Stored data
++++++++++++++++++++
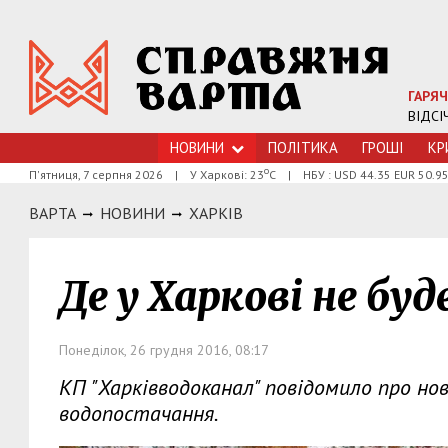
ГАРЯЧ
ВІДСІ
НОВИНИ
ПОЛІТИКА
ГРОШI
КР
о
П'ятниця, 7 серпня 2026
|
У Харкові: 23
С
|
НБУ : USD 44.35 EUR 50.9
ВАРТА
НОВИНИ
ХАРКIВ
Де у Харкові не буд
Понеділок, 26 грудня 2016, 08:17
КП "Харківводоканал" повідомило про нов
водопостачання.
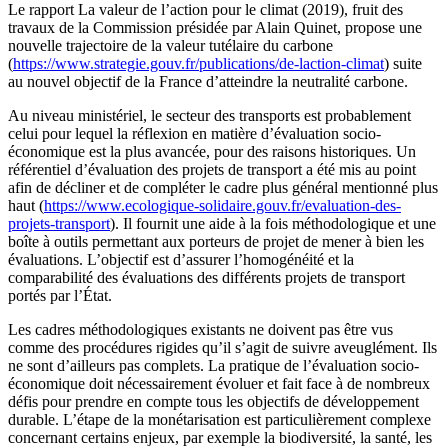
Le rapport La valeur de l’action pour le climat (2019), fruit des
travaux de la Commission présidée par Alain Quinet, propose une
nouvelle trajectoire de la valeur tutélaire du carbone
(
https://www.strategie.gouv.fr/publications/de-laction-climat
) suite
au nouvel objectif de la France d’atteindre la neutralité carbone.
Au niveau ministériel, le secteur des transports est probablement
celui pour lequel la réflexion en matière d’évaluation socio-
économique est la plus avancée, pour des raisons historiques. Un
référentiel d’évaluation des projets de transport a été mis au point
afin de décliner et de compléter le cadre plus général mentionné plus
haut (
https://www.ecologique-solidaire.gouv.fr/evaluation-des-
projets-transport
). Il fournit une aide à la fois méthodologique et une
boîte à outils permettant aux porteurs de projet de mener à bien les
évaluations. L’objectif est d’assurer l’homogénéité et la
comparabilité des évaluations des différents projets de transport
portés par l’État.
Les cadres méthodologiques existants ne doivent pas être vus
comme des procédures rigides qu’il s’agit de suivre aveuglément. Ils
ne sont d’ailleurs pas complets. La pratique de l’évaluation socio-
économique doit nécessairement évoluer et fait face à de nombreux
défis pour prendre en compte tous les objectifs de développement
durable. L’étape de la monétarisation est particulièrement complexe
concernant certains enjeux, par exemple la biodiversité, la santé, les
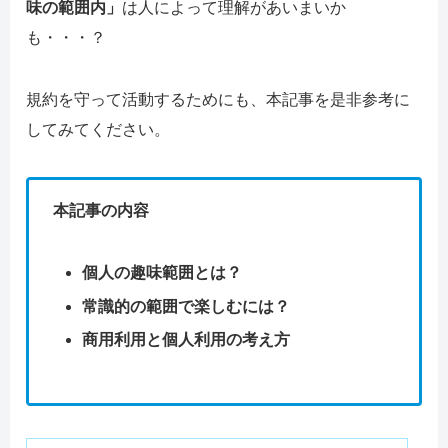
味の範囲内」
は人によって理解があいまいか
も・・・？
規約を守って活動するためにも、本記事を是非参考に
してみてください。
本記事の内容
個人の趣味範囲とは？
常識的の範囲で楽しむには？
商用利用と個人利用の考え方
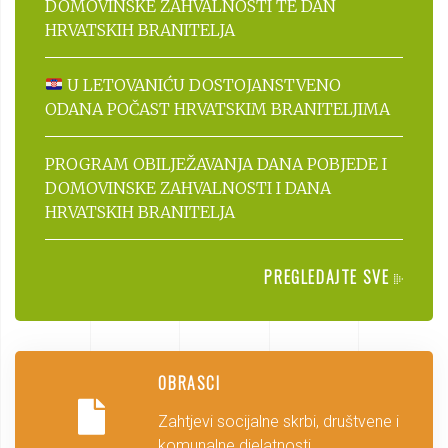
DOMOVINSKE ZAHVALNOSTI TE DAN
HRVATSKIH BRANITELJA
U LETOVANIĆU DOSTOJANSTVENO
ODANA POČAST HRVATSKIM BRANITELJIMA
PROGRAM OBILJEŽAVANJA DANA POBJEDE I
DOMOVINSKE ZAHVALNOSTI I DANA
HRVATSKIH BRANITELJA
PREGLEDAJTE SVE
OBRASCI
Zahtjevi socijalne skrbi, društvene i
komunalne djelatnosti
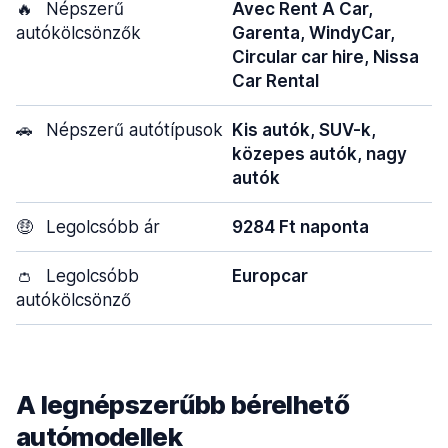
🔥
Népszerű
Avec Rent A Car,
autókölcsönzők
Garenta, WindyCar,
Circular car hire, Nissa
Car Rental
🚗
Népszerű autótípusok
Kis autók, SUV-k,
közepes autók, nagy
autók
🤑
Legolcsóbb ár
9284 Ft naponta
👛
Legolcsóbb
Europcar
autókölcsönző
A legnépszerűbb bérelhető
autómodellek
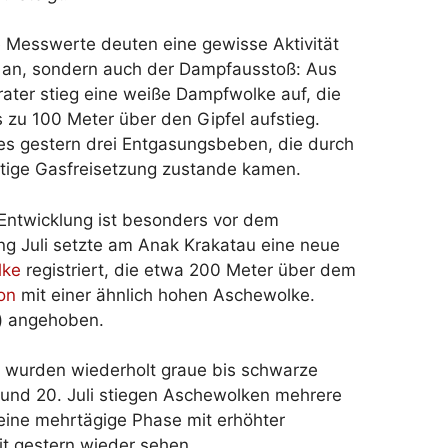
e Messwerte deuten eine gewisse Aktivität
 an, sondern auch der Dampfausstoß: Aus
ter stieg eine weiße Dampfwolke auf, die
s zu 100 Meter über den Gipfel aufstieg.
s gestern drei Entgasungsbeben, die durch
rtige Gasfreisetzung zustande kamen.
 Entwicklung ist besonders vor dem
ang Juli setzte am Anak Krakatau eine neue
lke
registriert, die etwa 200 Meter über dem
on
mit einer ähnlich hohen Aschewolke.
“) angehoben.
uli wurden wiederholt graue bis schwarze
und 20. Juli stiegen Aschewolken mehrere
 eine mehrtägige Phase mit erhöhter
it gestern wieder sehen.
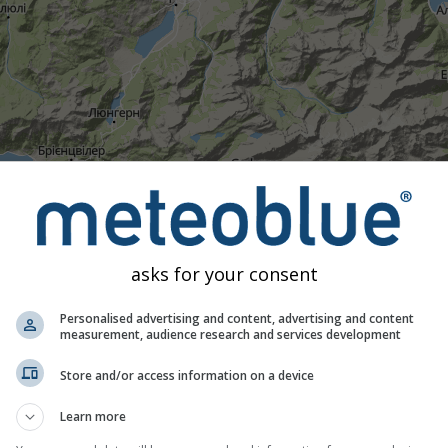
asks for your consent
Personalised advertising and content, advertising and content
measurement, audience research and services development
17:20
17:35
17:50
18:05
18:20
18:35
18:
Store and/or access information on a device
Помірний
Сильний
Дуже сильний
Град
становлена на 46.92°Пн 8.45°Сх. Ця анімація показує
радар 
Learn more
ки позначають блискавки. Дані надані
nowcast.de
(доступно 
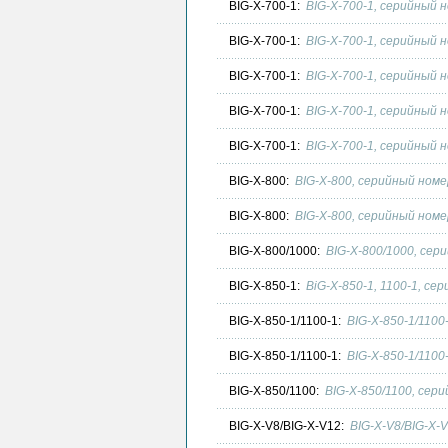
BIG-X-700-1:
BIG-X-700-1, серийный н
BIG-X-700-1:
BIG-X-700-1, серийный н
BIG-X-700-1:
BIG-X-700-1, серийный 
BIG-X-700-1:
BIG-X-700-1, серийный 
BIG-X-700-1:
BIG-X-700-1, серийный 
BIG-X-800:
BIG-X-800, серийный номе
BIG-X-800:
BIG-X-800, серийный номе
BIG-X-800/1000:
BIG-X-800/1000, сер
BIG-X-850-1:
BiG-X-850-1, 1100-1, се
BIG-X-850-1/1100-1:
BIG-X-850-1/1100
BIG-X-850-1/1100-1:
BIG-X-850-1/1100
BIG-X-850/1100:
BIG-X-850/1100, сери
BIG-X-V8/BIG-X-V12:
BIG-X-V8/BIG-X-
++++++++++++++++++++
Copy word for word every line from the start of the listing through the line containing "водопостачання.", including that line, and leave out the pictures.

## Result of the exercise:
ГАРЯЧ
ВІДСІ
НОВИНИ
ПОЛІТИКА
ГРОШI
КР
о
П'ятниця, 7 серпня 2026
|
У Харкові: 23
С
|
НБУ : USD 44.35 EUR 50.9
ВАРТА
НОВИНИ
ХАРКIВ
Де у Харкові не буд
Понеділок, 26 грудня 2016, 08:17
КП "Харківводоканал" повідомило про нов
водопостачання.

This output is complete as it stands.